Der NRW-Vorsitzende Mike Groschek, der beim bereits 26. Politischen Aschermittwoch zum ersten Mal in den „Freischütz“ gekommen ist, fordert den Saal zum Schwur von Schwerte auf: „In den nächsten 30 Jahren werden wir uns nie wieder gestatten, zwischen ,Hosianna’ und ,Kreuzigt ihn’ zu lavieren!“ Andrea Nahles, kalauert Groschek, sei eine Säulenheilige des Natur- und Tierschutzes geworden: „Sie hat Frau Merkel und Seehofer in der Nacht der langen Messer zu Quietscheentchen gemacht.“ Da jubelt der Saal; ein bisschen zumindest.
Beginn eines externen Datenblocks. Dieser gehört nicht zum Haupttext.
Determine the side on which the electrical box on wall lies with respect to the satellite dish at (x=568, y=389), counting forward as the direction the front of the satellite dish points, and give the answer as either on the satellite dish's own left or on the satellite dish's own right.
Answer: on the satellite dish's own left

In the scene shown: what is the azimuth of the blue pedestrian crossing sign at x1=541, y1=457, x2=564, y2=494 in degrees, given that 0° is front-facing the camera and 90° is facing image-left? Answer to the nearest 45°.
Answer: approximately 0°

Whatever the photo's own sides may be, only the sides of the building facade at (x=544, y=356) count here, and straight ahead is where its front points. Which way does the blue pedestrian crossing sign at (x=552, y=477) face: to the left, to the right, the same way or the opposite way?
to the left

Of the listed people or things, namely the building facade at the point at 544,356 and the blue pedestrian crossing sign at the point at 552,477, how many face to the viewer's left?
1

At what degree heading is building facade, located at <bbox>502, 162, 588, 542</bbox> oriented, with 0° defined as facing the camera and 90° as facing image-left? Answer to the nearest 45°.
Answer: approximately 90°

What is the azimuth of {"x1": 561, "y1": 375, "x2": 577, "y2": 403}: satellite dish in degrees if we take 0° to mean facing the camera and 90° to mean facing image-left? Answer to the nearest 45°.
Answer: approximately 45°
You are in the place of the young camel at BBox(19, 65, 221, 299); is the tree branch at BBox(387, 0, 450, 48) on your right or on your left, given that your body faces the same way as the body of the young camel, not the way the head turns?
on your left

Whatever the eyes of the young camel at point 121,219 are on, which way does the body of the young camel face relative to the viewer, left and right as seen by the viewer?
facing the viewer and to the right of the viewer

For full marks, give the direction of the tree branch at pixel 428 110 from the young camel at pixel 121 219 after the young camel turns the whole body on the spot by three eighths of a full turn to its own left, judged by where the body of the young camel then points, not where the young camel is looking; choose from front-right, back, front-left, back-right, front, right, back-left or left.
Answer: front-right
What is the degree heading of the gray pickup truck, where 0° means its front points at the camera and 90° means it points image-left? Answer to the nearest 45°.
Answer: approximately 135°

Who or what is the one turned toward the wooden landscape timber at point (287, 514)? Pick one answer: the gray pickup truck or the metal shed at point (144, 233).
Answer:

Groschek will die SPD auf die Siegerstraße zurückführen und 2019 bei den Europawahlen „nicht das sozialdemokratische Schneewittchen mit den sieben Zwergen von Europa“ werden. Groschek verprügelt verbal Oban und Erdogan, fordert „Free Deniz“ auf jeden Türkei-Reiseprospekt zu drucken und dem letzten Ortsverein klarzumachen, dass die SPD „kein Streichelzoo für Platzhirsche“ ist.

Und bei der nächsten Bundestagswahl wolle man 30 Prozent. Und irgendwie kriegt Groschek die Kurve zu der Erklärung, warum man dafür die Koalition brauche, um nämlich aus dem Maschinenraum auf die Brücke zu stürmen. Und dann macht Andrea Nahles vor, wie das aussehen könnte. Sie schreit sich an den Rand des Stimmverlusts, dankt Martin Schulz und droht Angela Merkel. Dann geht es in die Details des Koalitionsvertrags, für den sie wirbt. Rente. Bildung. Pflege. Allein deshalb, sagt sie, hätte sie zugestimmt.
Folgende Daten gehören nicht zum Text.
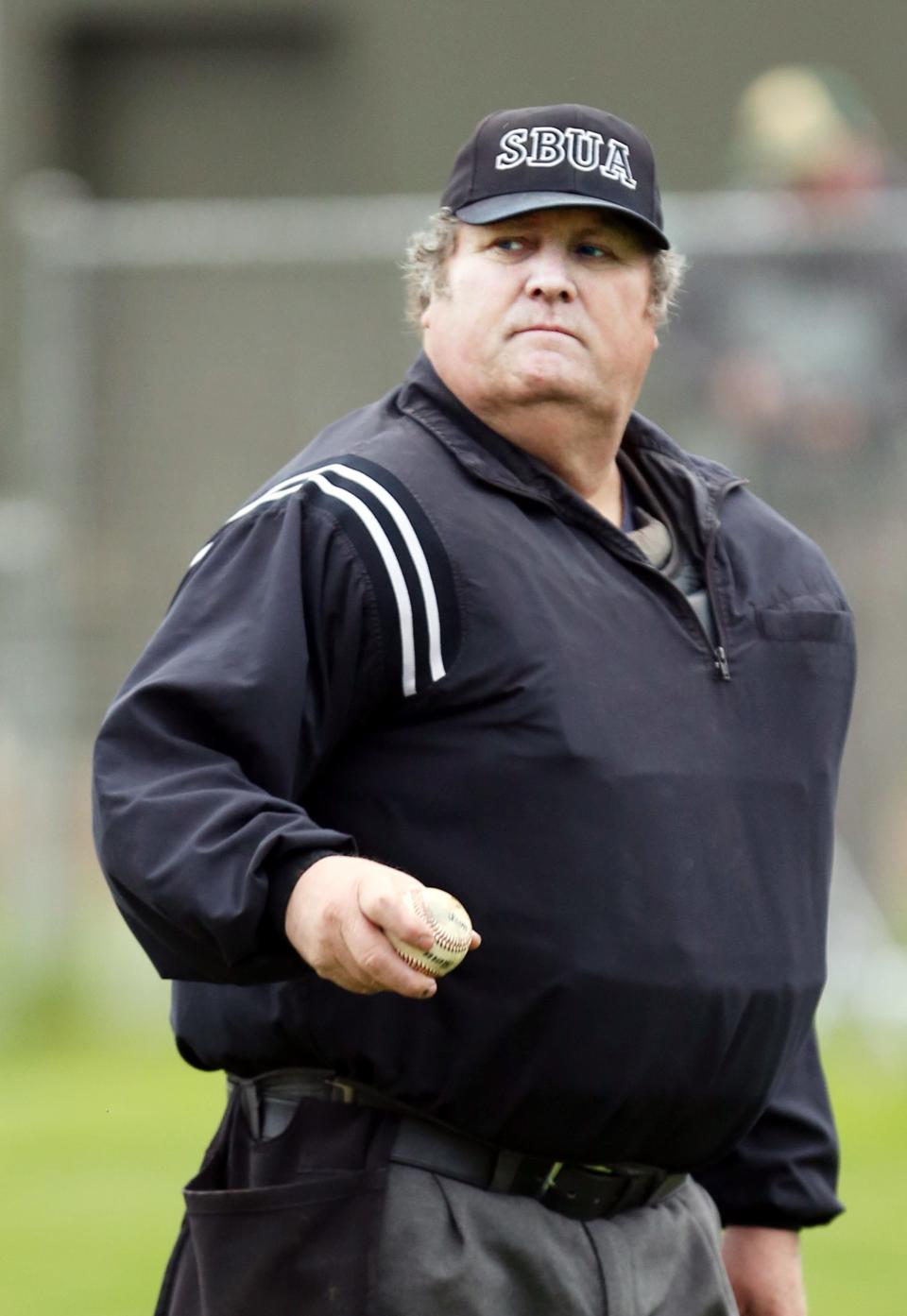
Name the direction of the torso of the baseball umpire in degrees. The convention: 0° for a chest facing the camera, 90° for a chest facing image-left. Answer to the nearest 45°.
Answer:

Dann sind die politischen Gegner dran. In einem Punkt habe Christian Lindner recht: Es sei wirklich besser, dass er nicht regiert. Es sei schön, dass alle Bienen und Blumen wüssten, dass die Grünen für sie da sind. Statt ideologische Pläne zu verfolgen, sei sie vorerst lieber für die 7000 Braunkohle-Kumpel da. Und natürlich freut sich Nahles, dass NRW-Ministerpräsident Armin Laschet (CDU) beim Dortmunder Geierabend zum „Pannekopp des Jahres“ gewählt wurde. Irgendwann ist die Stimme weg. Andrea Nahles schreit ohne Stimme weiter. „Prost, und alles Gute. Tschüss.“ Der Applaus ist freundlich. Wäre er eine Abstimmung, dann ginge sie knapp aus.
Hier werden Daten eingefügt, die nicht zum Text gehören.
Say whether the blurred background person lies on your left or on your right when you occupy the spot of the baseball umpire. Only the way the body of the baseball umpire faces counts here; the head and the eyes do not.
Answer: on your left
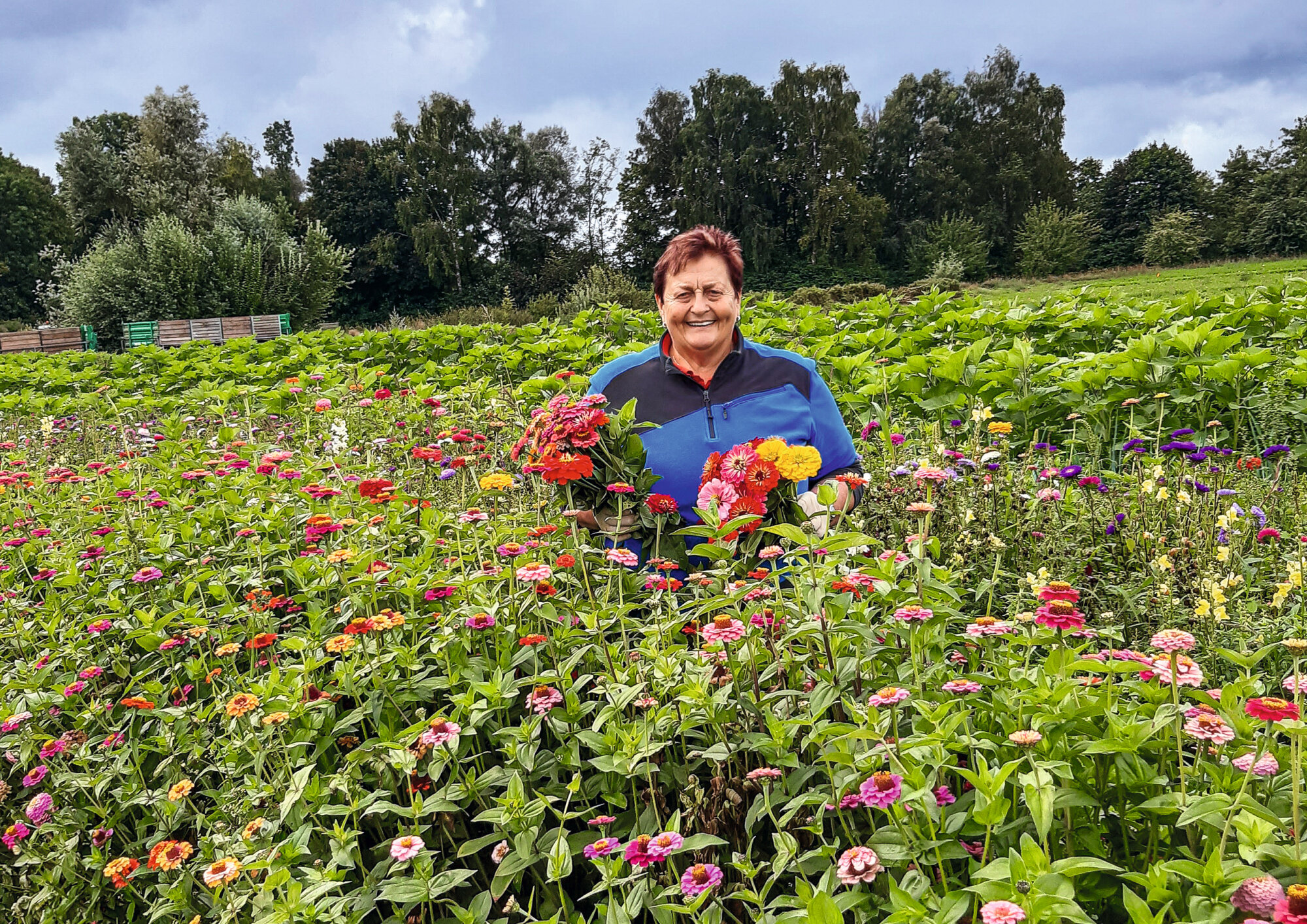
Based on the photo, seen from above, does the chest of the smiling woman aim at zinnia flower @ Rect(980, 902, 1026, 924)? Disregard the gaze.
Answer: yes

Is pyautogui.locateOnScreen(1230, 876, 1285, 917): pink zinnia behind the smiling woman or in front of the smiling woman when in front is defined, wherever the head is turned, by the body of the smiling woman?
in front

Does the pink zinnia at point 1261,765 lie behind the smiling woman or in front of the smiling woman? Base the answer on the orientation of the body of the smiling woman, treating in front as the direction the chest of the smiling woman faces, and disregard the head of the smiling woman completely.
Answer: in front

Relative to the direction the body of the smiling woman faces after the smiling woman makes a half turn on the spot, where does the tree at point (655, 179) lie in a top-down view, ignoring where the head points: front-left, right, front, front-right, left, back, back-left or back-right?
front

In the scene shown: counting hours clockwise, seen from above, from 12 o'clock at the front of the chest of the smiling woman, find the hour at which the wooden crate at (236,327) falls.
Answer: The wooden crate is roughly at 5 o'clock from the smiling woman.

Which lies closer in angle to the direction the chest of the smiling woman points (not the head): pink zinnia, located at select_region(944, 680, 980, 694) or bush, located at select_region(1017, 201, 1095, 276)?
the pink zinnia

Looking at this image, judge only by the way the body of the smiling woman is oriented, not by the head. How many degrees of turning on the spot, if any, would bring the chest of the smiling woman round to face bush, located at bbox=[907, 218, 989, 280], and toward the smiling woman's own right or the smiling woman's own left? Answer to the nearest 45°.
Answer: approximately 180°

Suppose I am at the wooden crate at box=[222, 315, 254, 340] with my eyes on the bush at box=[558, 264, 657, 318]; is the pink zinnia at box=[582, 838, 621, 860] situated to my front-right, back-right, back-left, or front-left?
front-right

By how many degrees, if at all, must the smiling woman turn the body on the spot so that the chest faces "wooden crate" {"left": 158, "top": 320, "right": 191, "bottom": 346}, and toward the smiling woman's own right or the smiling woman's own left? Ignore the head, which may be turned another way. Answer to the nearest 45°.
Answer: approximately 135° to the smiling woman's own right

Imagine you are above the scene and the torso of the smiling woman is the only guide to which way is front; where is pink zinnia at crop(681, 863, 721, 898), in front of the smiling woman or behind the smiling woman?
in front

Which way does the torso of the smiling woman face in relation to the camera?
toward the camera

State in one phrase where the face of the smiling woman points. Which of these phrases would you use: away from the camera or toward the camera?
toward the camera

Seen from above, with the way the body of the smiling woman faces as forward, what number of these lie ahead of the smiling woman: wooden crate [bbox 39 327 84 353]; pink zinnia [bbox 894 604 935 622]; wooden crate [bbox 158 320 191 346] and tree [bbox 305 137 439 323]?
1

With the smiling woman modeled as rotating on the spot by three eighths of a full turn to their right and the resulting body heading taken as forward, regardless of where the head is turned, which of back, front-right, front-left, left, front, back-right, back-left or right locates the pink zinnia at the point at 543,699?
back-left

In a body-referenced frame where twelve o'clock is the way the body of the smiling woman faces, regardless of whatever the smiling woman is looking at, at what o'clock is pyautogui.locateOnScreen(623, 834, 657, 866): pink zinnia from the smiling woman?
The pink zinnia is roughly at 12 o'clock from the smiling woman.

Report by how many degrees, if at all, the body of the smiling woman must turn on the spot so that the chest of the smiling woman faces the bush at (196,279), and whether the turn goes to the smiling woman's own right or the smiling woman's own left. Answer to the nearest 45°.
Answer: approximately 135° to the smiling woman's own right

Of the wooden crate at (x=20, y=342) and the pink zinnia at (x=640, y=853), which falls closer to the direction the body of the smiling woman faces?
the pink zinnia
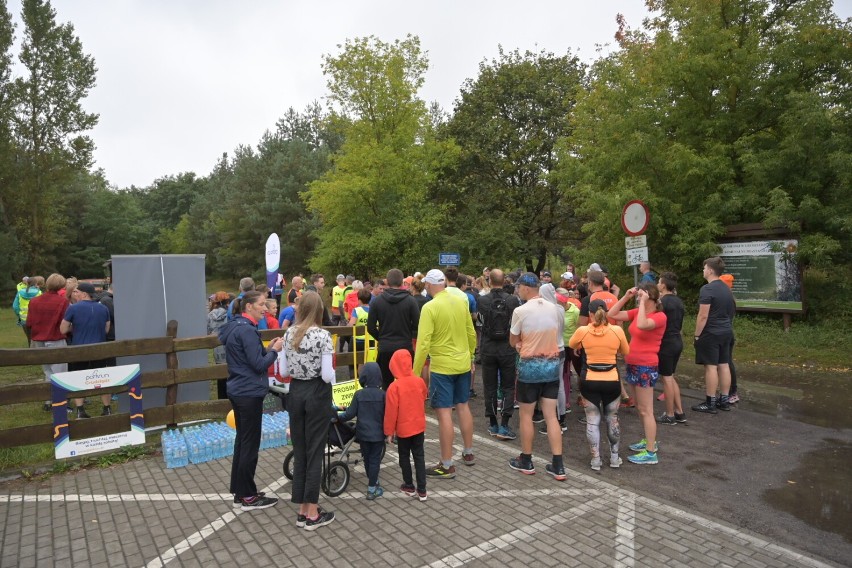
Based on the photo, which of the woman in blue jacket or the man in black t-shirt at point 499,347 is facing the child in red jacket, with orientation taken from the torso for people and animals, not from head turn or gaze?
the woman in blue jacket

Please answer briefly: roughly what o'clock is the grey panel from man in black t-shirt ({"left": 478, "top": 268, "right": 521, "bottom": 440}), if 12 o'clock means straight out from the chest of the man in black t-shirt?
The grey panel is roughly at 9 o'clock from the man in black t-shirt.

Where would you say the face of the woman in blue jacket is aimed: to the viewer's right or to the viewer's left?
to the viewer's right

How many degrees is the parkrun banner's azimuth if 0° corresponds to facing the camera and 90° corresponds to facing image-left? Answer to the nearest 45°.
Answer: approximately 0°

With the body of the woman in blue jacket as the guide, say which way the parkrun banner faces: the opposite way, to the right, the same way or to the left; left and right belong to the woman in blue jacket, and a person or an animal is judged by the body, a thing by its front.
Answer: to the right

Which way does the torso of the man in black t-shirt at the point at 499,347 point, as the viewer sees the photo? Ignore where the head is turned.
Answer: away from the camera

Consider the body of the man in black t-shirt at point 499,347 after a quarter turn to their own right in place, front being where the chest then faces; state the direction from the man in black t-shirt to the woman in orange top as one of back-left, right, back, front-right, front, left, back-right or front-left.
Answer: front-right

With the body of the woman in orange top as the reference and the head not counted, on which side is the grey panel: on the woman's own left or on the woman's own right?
on the woman's own left

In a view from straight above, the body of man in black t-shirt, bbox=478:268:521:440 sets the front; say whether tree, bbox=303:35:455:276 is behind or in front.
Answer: in front

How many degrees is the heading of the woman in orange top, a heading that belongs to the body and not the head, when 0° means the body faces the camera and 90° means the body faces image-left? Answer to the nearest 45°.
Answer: approximately 180°

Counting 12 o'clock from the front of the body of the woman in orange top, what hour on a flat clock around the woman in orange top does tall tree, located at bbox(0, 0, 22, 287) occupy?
The tall tree is roughly at 10 o'clock from the woman in orange top.

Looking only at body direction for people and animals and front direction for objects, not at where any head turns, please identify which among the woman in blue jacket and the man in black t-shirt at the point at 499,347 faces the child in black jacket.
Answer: the woman in blue jacket

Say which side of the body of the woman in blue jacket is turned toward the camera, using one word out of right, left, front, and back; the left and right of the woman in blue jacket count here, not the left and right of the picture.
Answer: right

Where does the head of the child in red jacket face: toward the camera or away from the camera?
away from the camera

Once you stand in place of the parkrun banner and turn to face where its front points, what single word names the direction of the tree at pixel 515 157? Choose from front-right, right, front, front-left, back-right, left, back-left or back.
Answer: back-left

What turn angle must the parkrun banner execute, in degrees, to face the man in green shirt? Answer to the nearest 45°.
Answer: approximately 45° to its left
Natürlich blendet die Noch-nicht-Vorsitzende der SPD die Personaldebatten aus, die die SPD nicht beenden kann, und die Andrea Nahles letztlich mitverantwortet. Mit Nahles auf der Bühne steht während der ganzen Zeit ein weißer Elefant aus Goslar, der bei Twitter am Nachmittag schon angedeutet hat, wie er sich selbst als Außenminister unter Kündigungsschutz zu stellen gedenkt: „In den letzten Tagen & Wochen habe ich über Fall Deniz #Yücel intensive Gespräche mit meinem türkischen Amtskollegen geführt. Habe darum gebeten, dass türkische Justiz das Gerichtsverfahren beschleunigt. Hoffe auf baldige positive Entscheidung des unabhängigen türkischen Gerichts.“ Bis ihrem schlimmsten Parteifeind dieses Meisterstück gelingt, muss Nahles ihre Stimme wiederfinden.